### PROMPT A:
Write out, word for word, the portion of the passage on California's state finances starting with "What me worry?" and going on through "revenues plunge dramatically.".

Some of the many causes of Crane’s well-reasoned predictions included the State’s bogus accounting tricks, its imaginary investment return projections, and its skyrocketing retiree benefits and healthcare obligations. He also noted how California’s tax revenues have become lopsided and increasingly dependent on fewer and fewer super-wealthy individuals, so that the next recession promises to be long and painful and expensive.
In his words, “You ain’t seen nothing yet.”
What me worry?
Tax revenues at the moment are riding high, so complacency and elaborate spending plans are also riding high in Sacramento. It appears that our State legislators have never seen a dollar they didn’t want to spend… immediately and for years in the future… and more than once.
It’s true that the state has recently created a “rainy day fund,” but as David Crane noted, it’s a pittance compared to what will be needed when the next recession arrives and tax revenues plunge dramatically.
Now, some will say, surely it can’t be all that bad. After all, the economy is booming and just look at housing prices and real estate tax revenues. They have both been skyrocketing for years. So, our state and even our county must be flush with excess cash, right?
Well, sort of, but as David Crane astutely pointed out, how is it then that during this revenue boom and during one of the longest bull markets in our history, unfunded government obligations have continued to rise even while taxes and fees have also continued to rise, but the actual dollars available to pay for education and services to the public (fixing roads, maintaining parks, social services, affordable housing, emergency healthcare, etc.) have continued to fall? It’s simply because even in these times, expenses and future obligations continue to outpace revenues.

### MATERIAL FOR THIS TASK:
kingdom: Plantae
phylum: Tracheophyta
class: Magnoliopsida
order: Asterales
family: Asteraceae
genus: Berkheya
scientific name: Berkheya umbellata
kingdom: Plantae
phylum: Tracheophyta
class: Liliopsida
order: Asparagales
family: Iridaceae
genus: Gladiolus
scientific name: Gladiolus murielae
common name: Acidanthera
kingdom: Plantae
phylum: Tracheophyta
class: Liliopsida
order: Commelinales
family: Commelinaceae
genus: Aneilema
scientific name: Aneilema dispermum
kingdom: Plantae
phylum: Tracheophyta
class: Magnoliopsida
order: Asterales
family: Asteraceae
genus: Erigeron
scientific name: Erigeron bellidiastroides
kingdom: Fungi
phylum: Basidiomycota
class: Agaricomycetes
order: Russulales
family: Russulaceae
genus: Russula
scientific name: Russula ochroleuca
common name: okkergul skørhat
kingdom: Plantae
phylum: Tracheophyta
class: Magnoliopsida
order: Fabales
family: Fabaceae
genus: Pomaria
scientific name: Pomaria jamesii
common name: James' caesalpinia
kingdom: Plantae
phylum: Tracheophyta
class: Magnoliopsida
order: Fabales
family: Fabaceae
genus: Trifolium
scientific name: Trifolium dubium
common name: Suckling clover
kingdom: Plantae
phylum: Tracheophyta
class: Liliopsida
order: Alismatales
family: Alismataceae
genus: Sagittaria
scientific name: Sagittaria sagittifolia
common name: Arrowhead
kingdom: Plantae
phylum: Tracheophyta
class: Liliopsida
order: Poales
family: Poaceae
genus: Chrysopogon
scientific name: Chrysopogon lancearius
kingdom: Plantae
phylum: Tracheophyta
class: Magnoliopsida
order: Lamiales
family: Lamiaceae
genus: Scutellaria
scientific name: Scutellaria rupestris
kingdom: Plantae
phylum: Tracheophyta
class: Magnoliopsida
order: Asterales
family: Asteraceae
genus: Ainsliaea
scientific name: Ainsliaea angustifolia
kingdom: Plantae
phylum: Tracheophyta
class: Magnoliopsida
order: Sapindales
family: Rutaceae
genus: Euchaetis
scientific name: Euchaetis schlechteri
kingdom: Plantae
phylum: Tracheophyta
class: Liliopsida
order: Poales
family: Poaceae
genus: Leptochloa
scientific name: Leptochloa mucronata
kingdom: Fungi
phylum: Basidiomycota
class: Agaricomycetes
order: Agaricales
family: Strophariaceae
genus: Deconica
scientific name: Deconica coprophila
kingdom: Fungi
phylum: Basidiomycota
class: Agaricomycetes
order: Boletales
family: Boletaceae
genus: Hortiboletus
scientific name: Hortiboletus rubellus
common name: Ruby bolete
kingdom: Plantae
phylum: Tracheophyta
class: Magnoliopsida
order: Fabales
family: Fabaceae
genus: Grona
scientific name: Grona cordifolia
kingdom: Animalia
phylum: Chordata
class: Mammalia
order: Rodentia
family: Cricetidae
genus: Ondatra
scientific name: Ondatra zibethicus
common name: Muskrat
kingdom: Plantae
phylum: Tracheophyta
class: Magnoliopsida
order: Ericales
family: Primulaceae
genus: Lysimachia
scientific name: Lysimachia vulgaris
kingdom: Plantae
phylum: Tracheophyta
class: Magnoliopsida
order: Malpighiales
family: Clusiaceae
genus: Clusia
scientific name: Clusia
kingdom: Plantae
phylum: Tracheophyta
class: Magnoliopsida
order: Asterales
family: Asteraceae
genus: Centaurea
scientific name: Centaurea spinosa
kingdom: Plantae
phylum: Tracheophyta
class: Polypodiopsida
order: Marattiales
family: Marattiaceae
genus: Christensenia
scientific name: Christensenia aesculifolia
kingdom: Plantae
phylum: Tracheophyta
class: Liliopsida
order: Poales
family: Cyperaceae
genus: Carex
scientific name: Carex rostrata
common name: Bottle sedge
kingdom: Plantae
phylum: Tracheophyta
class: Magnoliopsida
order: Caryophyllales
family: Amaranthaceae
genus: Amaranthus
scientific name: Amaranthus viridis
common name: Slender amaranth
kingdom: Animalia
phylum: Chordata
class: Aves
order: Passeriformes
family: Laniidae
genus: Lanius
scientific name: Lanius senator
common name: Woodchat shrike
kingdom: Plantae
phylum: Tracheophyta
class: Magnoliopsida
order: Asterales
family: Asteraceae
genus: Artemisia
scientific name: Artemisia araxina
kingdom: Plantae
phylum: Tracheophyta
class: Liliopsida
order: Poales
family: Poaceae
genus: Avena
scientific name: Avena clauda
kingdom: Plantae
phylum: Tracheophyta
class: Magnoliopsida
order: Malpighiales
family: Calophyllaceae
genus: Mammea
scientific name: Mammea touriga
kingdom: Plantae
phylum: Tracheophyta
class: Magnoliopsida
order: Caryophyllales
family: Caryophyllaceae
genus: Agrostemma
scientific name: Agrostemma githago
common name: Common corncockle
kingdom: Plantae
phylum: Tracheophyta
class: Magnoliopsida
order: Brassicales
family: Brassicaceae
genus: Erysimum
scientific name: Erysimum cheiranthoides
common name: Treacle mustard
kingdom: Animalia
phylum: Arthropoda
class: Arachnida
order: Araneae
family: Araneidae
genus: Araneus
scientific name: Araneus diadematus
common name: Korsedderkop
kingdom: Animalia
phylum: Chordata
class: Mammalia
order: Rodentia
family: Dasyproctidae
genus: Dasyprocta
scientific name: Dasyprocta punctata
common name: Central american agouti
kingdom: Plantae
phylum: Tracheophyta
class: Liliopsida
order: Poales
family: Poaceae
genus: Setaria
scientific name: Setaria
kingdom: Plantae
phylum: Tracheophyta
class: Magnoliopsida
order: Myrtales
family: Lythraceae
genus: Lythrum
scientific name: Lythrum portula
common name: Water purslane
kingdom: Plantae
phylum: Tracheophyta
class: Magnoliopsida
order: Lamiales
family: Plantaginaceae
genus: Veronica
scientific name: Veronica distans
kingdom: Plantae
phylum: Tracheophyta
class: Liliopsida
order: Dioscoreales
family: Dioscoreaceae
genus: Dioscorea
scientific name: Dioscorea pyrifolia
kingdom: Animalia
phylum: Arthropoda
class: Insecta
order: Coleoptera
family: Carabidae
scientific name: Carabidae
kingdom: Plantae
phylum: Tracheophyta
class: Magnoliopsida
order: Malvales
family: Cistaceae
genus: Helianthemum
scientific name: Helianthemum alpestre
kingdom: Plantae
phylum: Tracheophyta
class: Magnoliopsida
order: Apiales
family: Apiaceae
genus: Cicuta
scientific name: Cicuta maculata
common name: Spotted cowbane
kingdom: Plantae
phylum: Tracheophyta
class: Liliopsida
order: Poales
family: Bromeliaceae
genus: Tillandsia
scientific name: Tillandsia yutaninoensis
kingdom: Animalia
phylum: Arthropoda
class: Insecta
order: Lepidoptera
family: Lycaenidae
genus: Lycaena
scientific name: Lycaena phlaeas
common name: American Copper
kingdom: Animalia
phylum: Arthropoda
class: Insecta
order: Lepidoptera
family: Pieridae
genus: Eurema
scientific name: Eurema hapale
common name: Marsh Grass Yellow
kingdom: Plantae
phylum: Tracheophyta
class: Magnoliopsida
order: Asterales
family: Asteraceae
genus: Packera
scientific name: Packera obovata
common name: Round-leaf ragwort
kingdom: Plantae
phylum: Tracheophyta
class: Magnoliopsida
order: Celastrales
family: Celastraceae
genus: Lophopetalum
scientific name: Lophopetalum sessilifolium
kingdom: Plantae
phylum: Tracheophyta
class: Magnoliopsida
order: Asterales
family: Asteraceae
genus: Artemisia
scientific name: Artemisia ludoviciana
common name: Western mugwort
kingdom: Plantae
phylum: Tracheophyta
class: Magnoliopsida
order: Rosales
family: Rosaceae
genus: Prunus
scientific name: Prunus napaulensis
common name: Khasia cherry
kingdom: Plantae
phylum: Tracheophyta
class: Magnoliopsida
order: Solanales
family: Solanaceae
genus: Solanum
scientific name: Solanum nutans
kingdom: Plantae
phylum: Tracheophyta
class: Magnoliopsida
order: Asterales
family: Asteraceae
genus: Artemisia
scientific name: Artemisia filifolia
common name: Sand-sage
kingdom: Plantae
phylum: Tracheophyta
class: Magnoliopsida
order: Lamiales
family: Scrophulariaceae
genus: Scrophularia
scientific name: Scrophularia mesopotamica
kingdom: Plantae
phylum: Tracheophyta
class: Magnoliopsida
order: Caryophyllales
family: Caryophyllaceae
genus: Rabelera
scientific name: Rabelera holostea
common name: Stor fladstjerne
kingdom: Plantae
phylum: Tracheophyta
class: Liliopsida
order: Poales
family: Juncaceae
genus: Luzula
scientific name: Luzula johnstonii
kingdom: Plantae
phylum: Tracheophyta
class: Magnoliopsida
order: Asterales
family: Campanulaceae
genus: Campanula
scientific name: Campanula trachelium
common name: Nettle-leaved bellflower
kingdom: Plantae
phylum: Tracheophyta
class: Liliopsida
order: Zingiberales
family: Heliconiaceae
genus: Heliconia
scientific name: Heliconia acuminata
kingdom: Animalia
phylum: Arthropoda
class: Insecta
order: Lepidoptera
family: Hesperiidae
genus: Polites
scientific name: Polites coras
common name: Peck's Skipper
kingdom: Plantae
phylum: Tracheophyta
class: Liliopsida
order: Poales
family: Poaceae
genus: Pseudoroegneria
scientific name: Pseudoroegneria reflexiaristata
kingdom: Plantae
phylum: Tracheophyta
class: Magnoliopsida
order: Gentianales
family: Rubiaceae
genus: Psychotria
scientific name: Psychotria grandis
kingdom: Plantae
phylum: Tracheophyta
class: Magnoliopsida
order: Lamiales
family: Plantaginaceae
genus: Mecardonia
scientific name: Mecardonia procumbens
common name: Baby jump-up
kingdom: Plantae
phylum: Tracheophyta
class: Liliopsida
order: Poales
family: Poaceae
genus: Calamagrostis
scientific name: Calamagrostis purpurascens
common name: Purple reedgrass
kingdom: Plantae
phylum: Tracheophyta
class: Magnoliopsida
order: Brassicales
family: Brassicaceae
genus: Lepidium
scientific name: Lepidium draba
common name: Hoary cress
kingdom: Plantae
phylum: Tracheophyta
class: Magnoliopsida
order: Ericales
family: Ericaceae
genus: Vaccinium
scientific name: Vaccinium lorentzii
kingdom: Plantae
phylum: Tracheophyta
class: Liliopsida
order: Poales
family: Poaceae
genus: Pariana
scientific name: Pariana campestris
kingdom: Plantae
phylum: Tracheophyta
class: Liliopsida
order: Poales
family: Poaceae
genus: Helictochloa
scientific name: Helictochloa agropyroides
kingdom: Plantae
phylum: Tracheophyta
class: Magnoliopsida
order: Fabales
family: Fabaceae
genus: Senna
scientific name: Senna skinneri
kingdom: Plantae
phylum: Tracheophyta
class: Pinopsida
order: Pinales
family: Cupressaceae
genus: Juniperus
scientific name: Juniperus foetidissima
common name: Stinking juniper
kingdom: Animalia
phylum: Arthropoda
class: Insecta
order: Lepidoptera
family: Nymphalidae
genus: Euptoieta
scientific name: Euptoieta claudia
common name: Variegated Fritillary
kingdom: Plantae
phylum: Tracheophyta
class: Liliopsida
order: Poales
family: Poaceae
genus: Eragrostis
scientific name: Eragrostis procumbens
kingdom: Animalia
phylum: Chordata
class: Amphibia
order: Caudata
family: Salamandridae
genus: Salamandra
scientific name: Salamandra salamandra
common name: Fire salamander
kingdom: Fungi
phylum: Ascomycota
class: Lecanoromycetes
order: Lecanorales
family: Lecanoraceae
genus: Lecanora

### PROMPT B:
Give back, unchanged, the lines of the listing starting with its first line and going on through the line with "genus: Deconica", and nothing more.

### CORRECT RESULT A:
What me worry?
Tax revenues at the moment are riding high, so complacency and elaborate spending plans are also riding high in Sacramento. It appears that our State legislators have never seen a dollar they didn’t want to spend… immediately and for years in the future… and more than once.
It’s true that the state has recently created a “rainy day fund,” but as David Crane noted, it’s a pittance compared to what will be needed when the next recession arrives and tax revenues plunge dramatically.

### CORRECT RESULT B:
kingdom: Plantae
phylum: Tracheophyta
class: Magnoliopsida
order: Asterales
family: Asteraceae
genus: Berkheya
scientific name: Berkheya umbellata
kingdom: Plantae
phylum: Tracheophyta
class: Liliopsida
order: Asparagales
family: Iridaceae
genus: Gladiolus
scientific name: Gladiolus murielae
common name: Acidanthera
kingdom: Plantae
phylum: Tracheophyta
class: Liliopsida
order: Commelinales
family: Commelinaceae
genus: Aneilema
scientific name: Aneilema dispermum
kingdom: Plantae
phylum: Tracheophyta
class: Magnoliopsida
order: Asterales
family: Asteraceae
genus: Erigeron
scientific name: Erigeron bellidiastroides
kingdom: Fungi
phylum: Basidiomycota
class: Agaricomycetes
order: Russulales
family: Russulaceae
genus: Russula
scientific name: Russula ochroleuca
common name: okkergul skørhat
kingdom: Plantae
phylum: Tracheophyta
class: Magnoliopsida
order: Fabales
family: Fabaceae
genus: Pomaria
scientific name: Pomaria jamesii
common name: James' caesalpinia
kingdom: Plantae
phylum: Tracheophyta
class: Magnoliopsida
order: Fabales
family: Fabaceae
genus: Trifolium
scientific name: Trifolium dubium
common name: Suckling clover
kingdom: Plantae
phylum: Tracheophyta
class: Liliopsida
order: Alismatales
family: Alismataceae
genus: Sagittaria
scientific name: Sagittaria sagittifolia
common name: Arrowhead
kingdom: Plantae
phylum: Tracheophyta
class: Liliopsida
order: Poales
family: Poaceae
genus: Chrysopogon
scientific name: Chrysopogon lancearius
kingdom: Plantae
phylum: Tracheophyta
class: Magnoliopsida
order: Lamiales
family: Lamiaceae
genus: Scutellaria
scientific name: Scutellaria rupestris
kingdom: Plantae
phylum: Tracheophyta
class: Magnoliopsida
order: Asterales
family: Asteraceae
genus: Ainsliaea
scientific name: Ainsliaea angustifolia
kingdom: Plantae
phylum: Tracheophyta
class: Magnoliopsida
order: Sapindales
family: Rutaceae
genus: Euchaetis
scientific name: Euchaetis schlechteri
kingdom: Plantae
phylum: Tracheophyta
class: Liliopsida
order: Poales
family: Poaceae
genus: Leptochloa
scientific name: Leptochloa mucronata
kingdom: Fungi
phylum: Basidiomycota
class: Agaricomycetes
order: Agaricales
family: Strophariaceae
genus: Deconica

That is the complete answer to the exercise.